Egg yolk peritonitis is commonly diagnosed in laying hens when yolk from a developing egg or an incompletely shelled or ruptured egg is deposited within the body cavity (the coelom). Normally, the developing egg passes from the bird’s single ovary (generally on the left side of the body) into the single tube-like oviduct (salpinx) and then out of the body, through the vent, as a fully shelled egg.

"Egg yolk peritonitis occurs in laying hens when yolk from a developing egg or an incompletely shelled or ruptured egg is deposited within the body cavity."

The yolk material that is released into the coelomic cavity then causes inflammation of the peritoneum (the thin layer of tissue lining the coelom and internal organs) and typically the development of fluid within the coelom. The yolk material can become infected with bacteria (most commonly E. coli) that can then spread into the bloodstream, causing a secondary, potentially life-threatening infection in critical organs such as the kidneys, liver, and heart.

How will I know if my hen has egg yolk peritonitis?

Hens with egg yolk peritonitis will stop laying eggs or lay only soft-shelled, thin-shelled, or misshapen eggs. They may be less active, choosing to sit more in the nest box rather than to walk around, and they may eat less than normal. Affected hens may have visibly distended abdomens due to the presence of fluid and may have difficulty breathing from the pressure of the fluid on their respiratory tracts.

What causes egg yolk peritonitis?

Egg yolk peritonitis may occur simply from a single egg not forming properly or may develop secondary to other underlying reproductive diseases including inflammation of the oviduct (salpingitis), impaction of the oviduct with multiple abnormally formed eggs, ovarian cysts or cancer, or twist of the oviduct preventing normal passage of eggs through it.

How is egg yolk peritonitis diagnosed?

If your chicken is showing signs suggestive of egg yolk peritonitis, she should be examined by a veterinarian familiar with chickens as soon as possible. Your veterinarian will perform a complete physical examination and may palpate (feel with fingertips) fluid or soft-shelled eggs in the coelom. Your veterinarian also may note that you bird is breathing quickly or with increased effort.

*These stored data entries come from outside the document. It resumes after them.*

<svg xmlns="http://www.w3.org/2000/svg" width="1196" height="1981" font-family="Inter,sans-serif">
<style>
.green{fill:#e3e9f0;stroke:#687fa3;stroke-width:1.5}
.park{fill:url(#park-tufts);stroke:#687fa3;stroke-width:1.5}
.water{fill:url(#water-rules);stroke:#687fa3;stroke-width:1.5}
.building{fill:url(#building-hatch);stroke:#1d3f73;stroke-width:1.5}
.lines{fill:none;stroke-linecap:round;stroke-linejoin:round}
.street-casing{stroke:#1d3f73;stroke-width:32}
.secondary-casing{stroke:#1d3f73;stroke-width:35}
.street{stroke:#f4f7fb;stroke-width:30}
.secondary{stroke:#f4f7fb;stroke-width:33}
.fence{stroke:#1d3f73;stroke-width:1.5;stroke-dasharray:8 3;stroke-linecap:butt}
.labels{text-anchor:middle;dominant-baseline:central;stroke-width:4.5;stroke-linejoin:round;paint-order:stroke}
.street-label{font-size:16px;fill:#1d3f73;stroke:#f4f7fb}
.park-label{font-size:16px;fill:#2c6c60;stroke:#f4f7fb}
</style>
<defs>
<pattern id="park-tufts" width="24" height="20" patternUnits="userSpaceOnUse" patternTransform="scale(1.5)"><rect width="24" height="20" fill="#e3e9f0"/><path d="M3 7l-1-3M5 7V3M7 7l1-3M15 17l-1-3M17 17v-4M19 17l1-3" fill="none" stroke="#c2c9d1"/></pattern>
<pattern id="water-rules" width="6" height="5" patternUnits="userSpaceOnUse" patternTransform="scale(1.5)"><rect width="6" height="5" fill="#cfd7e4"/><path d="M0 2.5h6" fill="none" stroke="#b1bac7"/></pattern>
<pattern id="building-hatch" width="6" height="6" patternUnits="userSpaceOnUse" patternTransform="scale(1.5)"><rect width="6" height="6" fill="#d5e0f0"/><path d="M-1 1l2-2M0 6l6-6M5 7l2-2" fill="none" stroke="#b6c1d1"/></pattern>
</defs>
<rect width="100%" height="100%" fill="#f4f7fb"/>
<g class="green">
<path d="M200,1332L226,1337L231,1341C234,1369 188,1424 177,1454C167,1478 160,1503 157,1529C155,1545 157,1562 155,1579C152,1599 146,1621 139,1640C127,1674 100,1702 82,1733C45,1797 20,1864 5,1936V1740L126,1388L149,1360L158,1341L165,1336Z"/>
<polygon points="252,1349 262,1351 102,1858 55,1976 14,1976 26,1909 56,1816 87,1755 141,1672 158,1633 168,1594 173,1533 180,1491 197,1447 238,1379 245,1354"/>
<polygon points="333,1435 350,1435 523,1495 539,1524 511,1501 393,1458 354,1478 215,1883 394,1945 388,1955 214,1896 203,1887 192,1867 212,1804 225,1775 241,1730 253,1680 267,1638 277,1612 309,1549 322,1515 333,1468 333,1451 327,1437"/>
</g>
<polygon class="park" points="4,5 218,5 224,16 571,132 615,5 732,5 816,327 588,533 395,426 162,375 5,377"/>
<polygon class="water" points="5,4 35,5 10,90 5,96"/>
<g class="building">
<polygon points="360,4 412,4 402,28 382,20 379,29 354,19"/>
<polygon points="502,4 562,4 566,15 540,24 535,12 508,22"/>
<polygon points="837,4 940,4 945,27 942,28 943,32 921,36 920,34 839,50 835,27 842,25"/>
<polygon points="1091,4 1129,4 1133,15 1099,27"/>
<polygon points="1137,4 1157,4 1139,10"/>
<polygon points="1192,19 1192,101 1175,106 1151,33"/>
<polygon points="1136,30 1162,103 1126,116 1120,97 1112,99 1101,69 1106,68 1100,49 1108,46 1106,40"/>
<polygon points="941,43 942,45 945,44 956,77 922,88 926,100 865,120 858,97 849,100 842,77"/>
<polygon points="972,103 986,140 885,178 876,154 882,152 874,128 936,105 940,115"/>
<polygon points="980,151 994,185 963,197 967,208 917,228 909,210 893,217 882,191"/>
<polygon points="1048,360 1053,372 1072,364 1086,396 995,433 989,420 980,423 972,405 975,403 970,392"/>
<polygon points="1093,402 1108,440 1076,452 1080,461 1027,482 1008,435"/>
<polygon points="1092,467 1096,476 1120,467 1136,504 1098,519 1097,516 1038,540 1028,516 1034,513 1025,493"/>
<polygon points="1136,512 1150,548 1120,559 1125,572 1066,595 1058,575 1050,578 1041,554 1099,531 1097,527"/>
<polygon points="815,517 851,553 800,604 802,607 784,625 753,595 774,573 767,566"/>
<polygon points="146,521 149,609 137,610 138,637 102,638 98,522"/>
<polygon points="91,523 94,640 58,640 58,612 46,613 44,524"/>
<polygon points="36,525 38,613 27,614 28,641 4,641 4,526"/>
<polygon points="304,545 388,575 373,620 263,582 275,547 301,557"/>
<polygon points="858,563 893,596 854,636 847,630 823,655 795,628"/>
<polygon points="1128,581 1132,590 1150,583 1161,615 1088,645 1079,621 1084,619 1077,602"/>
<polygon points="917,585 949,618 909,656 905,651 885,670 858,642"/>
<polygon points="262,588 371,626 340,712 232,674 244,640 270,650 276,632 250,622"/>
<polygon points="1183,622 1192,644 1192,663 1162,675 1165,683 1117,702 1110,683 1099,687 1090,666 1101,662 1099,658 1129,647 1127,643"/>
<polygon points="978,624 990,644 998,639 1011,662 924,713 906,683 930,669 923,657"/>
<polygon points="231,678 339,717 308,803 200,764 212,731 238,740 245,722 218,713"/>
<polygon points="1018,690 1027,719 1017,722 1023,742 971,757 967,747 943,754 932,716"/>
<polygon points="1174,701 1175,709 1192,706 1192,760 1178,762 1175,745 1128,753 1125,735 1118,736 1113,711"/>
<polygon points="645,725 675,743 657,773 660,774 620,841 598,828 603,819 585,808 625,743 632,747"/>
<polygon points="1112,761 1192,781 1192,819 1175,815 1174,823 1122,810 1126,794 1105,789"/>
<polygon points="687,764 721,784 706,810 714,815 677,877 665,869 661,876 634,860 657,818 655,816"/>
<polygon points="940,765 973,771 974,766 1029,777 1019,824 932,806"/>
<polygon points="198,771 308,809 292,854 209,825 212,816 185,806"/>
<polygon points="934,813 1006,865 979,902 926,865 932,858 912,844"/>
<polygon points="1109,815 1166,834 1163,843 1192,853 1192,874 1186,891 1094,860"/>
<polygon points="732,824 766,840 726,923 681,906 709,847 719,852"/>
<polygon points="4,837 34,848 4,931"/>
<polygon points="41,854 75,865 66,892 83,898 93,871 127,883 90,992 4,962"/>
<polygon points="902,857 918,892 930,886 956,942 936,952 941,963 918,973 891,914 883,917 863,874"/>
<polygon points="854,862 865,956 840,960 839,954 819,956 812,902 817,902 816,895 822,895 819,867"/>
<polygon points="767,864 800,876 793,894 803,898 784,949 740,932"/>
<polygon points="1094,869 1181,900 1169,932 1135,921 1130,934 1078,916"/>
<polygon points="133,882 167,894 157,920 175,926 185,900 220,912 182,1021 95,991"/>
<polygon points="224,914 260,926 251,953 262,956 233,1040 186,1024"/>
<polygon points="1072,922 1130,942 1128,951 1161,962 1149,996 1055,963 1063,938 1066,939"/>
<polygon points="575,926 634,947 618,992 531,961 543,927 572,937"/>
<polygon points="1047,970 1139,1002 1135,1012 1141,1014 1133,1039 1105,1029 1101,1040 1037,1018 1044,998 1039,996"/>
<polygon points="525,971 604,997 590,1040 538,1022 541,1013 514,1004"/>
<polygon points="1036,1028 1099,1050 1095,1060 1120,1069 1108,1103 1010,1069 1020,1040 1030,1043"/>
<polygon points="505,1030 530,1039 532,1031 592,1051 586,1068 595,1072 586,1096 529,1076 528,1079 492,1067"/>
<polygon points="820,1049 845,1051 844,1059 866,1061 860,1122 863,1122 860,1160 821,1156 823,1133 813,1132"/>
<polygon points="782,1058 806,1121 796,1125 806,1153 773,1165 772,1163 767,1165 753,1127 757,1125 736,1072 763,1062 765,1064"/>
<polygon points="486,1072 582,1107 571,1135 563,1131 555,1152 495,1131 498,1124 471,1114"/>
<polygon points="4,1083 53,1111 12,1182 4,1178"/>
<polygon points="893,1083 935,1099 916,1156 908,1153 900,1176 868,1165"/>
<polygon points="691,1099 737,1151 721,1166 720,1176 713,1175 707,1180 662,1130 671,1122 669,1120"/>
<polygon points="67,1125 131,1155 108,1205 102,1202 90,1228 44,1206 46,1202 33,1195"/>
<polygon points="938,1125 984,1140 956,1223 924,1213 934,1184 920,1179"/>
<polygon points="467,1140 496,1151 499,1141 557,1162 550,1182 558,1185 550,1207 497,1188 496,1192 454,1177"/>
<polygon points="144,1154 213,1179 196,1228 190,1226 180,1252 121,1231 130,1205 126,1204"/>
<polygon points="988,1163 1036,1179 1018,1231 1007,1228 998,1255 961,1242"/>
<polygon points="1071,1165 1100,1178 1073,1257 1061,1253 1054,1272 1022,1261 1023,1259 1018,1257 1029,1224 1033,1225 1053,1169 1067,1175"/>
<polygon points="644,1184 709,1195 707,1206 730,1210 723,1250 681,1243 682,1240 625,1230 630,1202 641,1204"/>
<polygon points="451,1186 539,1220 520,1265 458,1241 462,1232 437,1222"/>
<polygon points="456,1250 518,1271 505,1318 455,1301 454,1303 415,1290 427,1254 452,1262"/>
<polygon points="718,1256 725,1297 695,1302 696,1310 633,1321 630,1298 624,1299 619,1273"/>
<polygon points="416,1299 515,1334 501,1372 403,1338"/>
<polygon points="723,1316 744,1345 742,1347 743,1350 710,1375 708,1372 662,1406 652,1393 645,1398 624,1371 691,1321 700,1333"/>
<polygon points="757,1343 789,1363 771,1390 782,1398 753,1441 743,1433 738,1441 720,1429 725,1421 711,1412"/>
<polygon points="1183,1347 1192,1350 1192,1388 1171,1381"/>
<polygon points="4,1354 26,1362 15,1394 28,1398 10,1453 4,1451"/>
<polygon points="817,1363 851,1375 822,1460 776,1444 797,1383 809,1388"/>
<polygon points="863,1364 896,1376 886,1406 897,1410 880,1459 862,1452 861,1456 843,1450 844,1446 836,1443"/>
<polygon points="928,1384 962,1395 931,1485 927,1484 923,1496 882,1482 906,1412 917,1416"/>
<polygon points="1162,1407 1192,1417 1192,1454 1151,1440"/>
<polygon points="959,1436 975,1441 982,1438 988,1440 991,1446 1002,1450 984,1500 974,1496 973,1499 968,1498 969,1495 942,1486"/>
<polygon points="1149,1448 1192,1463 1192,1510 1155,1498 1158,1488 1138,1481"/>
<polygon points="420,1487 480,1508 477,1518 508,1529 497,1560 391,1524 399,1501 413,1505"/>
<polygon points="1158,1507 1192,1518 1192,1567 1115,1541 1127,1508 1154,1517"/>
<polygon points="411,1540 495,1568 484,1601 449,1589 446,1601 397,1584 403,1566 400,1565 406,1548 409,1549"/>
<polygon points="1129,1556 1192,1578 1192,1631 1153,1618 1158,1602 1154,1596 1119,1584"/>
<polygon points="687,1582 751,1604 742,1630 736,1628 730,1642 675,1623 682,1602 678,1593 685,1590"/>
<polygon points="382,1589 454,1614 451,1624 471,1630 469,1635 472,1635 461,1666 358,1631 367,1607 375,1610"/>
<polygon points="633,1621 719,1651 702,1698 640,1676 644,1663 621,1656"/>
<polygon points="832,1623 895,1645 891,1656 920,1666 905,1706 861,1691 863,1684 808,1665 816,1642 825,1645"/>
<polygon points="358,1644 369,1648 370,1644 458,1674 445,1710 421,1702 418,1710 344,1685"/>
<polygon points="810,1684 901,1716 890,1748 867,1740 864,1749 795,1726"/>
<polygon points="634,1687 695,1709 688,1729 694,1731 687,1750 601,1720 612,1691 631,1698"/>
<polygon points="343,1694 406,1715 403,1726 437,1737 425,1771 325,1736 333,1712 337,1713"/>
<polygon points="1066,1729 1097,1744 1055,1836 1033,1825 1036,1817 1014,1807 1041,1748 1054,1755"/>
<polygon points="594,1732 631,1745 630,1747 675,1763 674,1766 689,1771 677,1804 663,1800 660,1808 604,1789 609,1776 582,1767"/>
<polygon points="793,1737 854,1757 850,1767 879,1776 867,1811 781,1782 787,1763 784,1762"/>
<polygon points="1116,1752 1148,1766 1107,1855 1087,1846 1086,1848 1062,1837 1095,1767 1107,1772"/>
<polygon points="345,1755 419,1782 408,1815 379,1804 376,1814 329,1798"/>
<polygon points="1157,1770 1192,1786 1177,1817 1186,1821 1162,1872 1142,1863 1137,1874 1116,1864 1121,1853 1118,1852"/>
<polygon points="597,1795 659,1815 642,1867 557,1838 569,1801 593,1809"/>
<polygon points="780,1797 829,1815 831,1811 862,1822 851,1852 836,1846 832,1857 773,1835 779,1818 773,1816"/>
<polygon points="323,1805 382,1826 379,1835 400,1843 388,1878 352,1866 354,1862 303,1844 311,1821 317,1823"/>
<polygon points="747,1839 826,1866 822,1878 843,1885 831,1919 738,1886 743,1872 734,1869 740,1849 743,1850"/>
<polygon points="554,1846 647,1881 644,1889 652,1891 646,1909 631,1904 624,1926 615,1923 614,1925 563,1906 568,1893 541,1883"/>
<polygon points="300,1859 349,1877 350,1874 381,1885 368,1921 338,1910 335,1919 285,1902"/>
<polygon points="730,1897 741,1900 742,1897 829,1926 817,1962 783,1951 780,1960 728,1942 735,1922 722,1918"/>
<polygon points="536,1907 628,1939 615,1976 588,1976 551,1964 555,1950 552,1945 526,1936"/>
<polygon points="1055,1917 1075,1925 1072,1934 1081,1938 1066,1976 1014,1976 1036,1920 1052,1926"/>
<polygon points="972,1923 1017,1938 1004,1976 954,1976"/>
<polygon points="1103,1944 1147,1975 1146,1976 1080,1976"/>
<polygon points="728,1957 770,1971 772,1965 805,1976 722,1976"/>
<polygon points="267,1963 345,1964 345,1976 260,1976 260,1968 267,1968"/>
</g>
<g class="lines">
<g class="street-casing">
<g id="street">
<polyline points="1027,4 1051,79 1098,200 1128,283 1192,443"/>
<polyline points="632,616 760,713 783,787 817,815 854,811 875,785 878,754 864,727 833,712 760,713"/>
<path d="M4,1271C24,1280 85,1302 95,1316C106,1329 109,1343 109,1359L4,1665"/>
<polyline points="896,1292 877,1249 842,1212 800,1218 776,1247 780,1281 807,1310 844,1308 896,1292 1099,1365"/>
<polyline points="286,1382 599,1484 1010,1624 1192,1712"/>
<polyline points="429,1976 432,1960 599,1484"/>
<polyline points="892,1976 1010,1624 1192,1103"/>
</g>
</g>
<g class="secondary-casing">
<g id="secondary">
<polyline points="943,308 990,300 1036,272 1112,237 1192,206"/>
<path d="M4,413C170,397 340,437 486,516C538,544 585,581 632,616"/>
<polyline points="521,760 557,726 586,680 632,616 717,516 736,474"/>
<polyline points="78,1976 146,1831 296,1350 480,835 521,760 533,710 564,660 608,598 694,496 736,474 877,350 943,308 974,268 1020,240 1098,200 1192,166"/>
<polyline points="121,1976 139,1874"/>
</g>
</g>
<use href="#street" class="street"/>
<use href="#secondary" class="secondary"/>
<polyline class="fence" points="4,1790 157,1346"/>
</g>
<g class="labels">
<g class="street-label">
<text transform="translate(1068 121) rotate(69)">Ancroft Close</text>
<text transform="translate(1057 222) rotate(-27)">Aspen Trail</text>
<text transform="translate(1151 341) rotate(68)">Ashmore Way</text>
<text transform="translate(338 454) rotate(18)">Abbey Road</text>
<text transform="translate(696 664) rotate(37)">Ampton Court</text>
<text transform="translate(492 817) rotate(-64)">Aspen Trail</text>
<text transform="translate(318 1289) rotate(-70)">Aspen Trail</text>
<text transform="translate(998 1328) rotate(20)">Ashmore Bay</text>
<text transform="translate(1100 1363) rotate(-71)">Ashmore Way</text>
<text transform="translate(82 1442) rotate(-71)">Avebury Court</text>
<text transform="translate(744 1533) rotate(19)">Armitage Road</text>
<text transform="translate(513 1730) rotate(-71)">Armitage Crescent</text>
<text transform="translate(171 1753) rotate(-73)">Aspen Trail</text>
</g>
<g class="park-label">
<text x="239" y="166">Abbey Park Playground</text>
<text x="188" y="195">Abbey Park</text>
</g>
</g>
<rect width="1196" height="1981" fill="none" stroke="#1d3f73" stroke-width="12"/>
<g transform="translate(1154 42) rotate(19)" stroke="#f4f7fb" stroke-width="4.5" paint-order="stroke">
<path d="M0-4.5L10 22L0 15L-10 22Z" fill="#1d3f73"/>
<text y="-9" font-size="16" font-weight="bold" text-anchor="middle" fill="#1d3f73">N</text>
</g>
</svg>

Typically, the veterinarian will perform blood tests, including a complete blood count (CBC), that may show an elevated white blood cell count, indicating inflammation or infection. The veterinarian also may perform coelomocentesis in which he or she inserts a small needle into the bird’s coelom, typically just below the keel (breast bone), to draw off fluid present in the abdomen. This fluid is usually submitted to a referral laboratory for microscopic analysis and culture to determine whether bacteria are present and if so, which antibiotics will be most effective for treating the infection. The veterinarian also may take radiographs (X-rays) or perform an ultrasonographic examination to further assess the inside of your bird’s coelom and to confirm the presence of fluid and/or unshelled or partially shelled eggs.

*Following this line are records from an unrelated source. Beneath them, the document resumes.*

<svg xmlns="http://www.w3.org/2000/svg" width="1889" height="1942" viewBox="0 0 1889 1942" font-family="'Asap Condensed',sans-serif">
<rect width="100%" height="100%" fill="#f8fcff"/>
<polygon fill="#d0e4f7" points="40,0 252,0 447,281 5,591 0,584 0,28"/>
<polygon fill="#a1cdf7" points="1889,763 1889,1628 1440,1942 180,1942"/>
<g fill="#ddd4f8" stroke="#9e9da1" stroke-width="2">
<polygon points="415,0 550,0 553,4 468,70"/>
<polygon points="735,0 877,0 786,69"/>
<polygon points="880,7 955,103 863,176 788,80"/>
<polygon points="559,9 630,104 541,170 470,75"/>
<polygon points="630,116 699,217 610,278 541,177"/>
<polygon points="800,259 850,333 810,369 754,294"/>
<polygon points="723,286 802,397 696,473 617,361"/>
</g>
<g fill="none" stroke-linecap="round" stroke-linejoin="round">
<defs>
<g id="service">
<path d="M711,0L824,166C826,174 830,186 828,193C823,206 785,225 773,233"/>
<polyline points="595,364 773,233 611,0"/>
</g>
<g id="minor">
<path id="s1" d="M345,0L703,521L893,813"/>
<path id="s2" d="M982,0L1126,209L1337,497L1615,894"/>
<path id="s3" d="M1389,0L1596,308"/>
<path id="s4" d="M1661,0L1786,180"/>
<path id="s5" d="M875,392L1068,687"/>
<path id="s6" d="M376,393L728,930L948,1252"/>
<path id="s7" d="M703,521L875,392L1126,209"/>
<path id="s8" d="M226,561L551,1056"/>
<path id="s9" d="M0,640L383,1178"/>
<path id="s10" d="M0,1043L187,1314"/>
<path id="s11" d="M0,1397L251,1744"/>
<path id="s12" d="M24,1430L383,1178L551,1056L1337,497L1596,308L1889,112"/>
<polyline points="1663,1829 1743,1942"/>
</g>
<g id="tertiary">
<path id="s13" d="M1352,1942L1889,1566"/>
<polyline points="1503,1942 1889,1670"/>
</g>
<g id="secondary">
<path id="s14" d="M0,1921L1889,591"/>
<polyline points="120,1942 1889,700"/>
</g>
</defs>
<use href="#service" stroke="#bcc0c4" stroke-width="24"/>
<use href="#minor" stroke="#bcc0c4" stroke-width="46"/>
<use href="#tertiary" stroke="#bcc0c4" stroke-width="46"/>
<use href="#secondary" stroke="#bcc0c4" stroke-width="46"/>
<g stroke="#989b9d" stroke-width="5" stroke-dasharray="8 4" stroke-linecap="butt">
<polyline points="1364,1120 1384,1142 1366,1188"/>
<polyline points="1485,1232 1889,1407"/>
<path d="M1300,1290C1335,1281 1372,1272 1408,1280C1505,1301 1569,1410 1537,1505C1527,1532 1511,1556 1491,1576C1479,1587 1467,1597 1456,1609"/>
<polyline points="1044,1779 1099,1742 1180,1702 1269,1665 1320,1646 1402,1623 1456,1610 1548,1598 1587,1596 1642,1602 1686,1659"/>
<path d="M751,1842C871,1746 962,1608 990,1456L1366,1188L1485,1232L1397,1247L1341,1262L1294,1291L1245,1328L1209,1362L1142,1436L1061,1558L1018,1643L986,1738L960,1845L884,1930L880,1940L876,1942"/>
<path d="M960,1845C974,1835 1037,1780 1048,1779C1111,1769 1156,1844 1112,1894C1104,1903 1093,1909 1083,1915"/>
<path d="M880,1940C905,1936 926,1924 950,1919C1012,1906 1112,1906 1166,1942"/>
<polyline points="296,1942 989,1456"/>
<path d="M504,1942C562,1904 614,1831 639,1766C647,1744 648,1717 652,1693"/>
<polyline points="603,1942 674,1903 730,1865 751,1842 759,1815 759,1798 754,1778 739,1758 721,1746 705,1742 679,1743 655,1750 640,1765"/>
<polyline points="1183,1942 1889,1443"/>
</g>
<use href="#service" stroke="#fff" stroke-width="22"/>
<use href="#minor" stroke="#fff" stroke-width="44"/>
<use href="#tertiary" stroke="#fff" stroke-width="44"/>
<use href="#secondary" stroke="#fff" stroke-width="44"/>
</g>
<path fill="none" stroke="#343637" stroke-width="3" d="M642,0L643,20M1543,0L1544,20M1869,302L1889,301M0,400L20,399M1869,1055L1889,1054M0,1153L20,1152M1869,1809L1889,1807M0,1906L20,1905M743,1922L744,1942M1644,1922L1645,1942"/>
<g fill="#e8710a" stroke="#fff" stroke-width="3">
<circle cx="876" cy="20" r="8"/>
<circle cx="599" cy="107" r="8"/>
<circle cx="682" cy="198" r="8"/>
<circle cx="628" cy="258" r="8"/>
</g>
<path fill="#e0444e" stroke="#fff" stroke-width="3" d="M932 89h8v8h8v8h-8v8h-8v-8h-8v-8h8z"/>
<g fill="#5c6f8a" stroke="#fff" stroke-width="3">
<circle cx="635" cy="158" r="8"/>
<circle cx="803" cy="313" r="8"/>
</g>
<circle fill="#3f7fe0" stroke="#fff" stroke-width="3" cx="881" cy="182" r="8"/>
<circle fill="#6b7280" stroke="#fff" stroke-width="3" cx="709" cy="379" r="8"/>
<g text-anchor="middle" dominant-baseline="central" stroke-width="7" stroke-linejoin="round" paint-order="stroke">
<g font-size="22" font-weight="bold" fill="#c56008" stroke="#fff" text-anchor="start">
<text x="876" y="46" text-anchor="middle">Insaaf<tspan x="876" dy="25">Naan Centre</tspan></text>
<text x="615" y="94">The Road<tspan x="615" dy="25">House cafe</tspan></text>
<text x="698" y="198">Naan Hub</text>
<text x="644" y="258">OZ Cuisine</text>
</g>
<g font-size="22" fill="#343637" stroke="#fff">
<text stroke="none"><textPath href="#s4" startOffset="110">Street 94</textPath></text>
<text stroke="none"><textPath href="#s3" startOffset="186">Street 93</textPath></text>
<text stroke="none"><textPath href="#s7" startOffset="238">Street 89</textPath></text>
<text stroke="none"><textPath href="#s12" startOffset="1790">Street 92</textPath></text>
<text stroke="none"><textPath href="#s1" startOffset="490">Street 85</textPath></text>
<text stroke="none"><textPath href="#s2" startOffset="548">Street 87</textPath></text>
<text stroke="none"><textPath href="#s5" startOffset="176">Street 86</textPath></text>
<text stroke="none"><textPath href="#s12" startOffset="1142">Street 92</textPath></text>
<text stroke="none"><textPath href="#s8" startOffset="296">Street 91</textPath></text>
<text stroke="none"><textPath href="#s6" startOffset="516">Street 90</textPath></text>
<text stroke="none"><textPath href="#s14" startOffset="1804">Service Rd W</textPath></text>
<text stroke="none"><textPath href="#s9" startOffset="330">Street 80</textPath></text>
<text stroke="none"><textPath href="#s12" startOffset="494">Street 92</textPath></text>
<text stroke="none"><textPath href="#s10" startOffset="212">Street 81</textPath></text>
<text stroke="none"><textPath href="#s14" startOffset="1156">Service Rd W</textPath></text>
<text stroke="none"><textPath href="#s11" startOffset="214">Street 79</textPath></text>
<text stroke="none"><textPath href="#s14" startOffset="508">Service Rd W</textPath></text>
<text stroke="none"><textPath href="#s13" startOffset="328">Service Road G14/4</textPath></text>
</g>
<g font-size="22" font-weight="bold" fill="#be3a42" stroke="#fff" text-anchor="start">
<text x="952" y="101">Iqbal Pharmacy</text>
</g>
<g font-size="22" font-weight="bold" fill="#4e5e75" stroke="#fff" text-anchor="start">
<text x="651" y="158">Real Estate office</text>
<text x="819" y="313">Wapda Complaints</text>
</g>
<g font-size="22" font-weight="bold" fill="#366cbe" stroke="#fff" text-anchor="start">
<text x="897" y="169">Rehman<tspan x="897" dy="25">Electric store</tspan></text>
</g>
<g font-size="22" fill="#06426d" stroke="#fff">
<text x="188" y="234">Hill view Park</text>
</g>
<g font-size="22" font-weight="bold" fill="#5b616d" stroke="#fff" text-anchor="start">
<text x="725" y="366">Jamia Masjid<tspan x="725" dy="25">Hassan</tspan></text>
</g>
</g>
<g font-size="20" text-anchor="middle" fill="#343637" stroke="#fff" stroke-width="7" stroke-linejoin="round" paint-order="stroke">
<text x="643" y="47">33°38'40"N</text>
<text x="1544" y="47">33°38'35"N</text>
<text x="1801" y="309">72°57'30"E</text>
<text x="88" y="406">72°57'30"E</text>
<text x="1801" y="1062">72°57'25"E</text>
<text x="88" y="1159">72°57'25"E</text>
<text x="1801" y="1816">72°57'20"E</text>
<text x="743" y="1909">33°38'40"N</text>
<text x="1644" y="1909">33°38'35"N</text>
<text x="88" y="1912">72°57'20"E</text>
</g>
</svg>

How is egg yolk peritonitis treated?

Mild cases of egg yolk peritonitis, in which there is no secondary bacterial infection or underlying reproductive disease, may require only supportive care such as supplemental hand feeding and anti-inflammatory medication. With more advanced cases in which infection is present, your veterinarian may prescribe oral or injectable antibiotics. More aggressive supportive care may be required, such as hospitalization for fluids injected subcutaneously (under the skin) or intravenously (in a vein), oxygen therapy, and repeated drainage of coelomic fluid. In the most advanced cases, surgery (called salpingohysterectomy) to remove the offending egg(s) and oviduct may be necessary.

"While egg yolk peritonitis may be life-threatening, with proper treatment, birds with this condition can be treated successfully."

Many avian veterinarians treating egg yolk peritonitis also will administer a hormone, either through injection or as a slow release implant under the skin. This will temporarily prevent further egg laying that would worsen the hen’s already compromised condition.

While egg yolk peritonitis may be life-threatening, with proper treatment, birds with this condition can be treated successfully.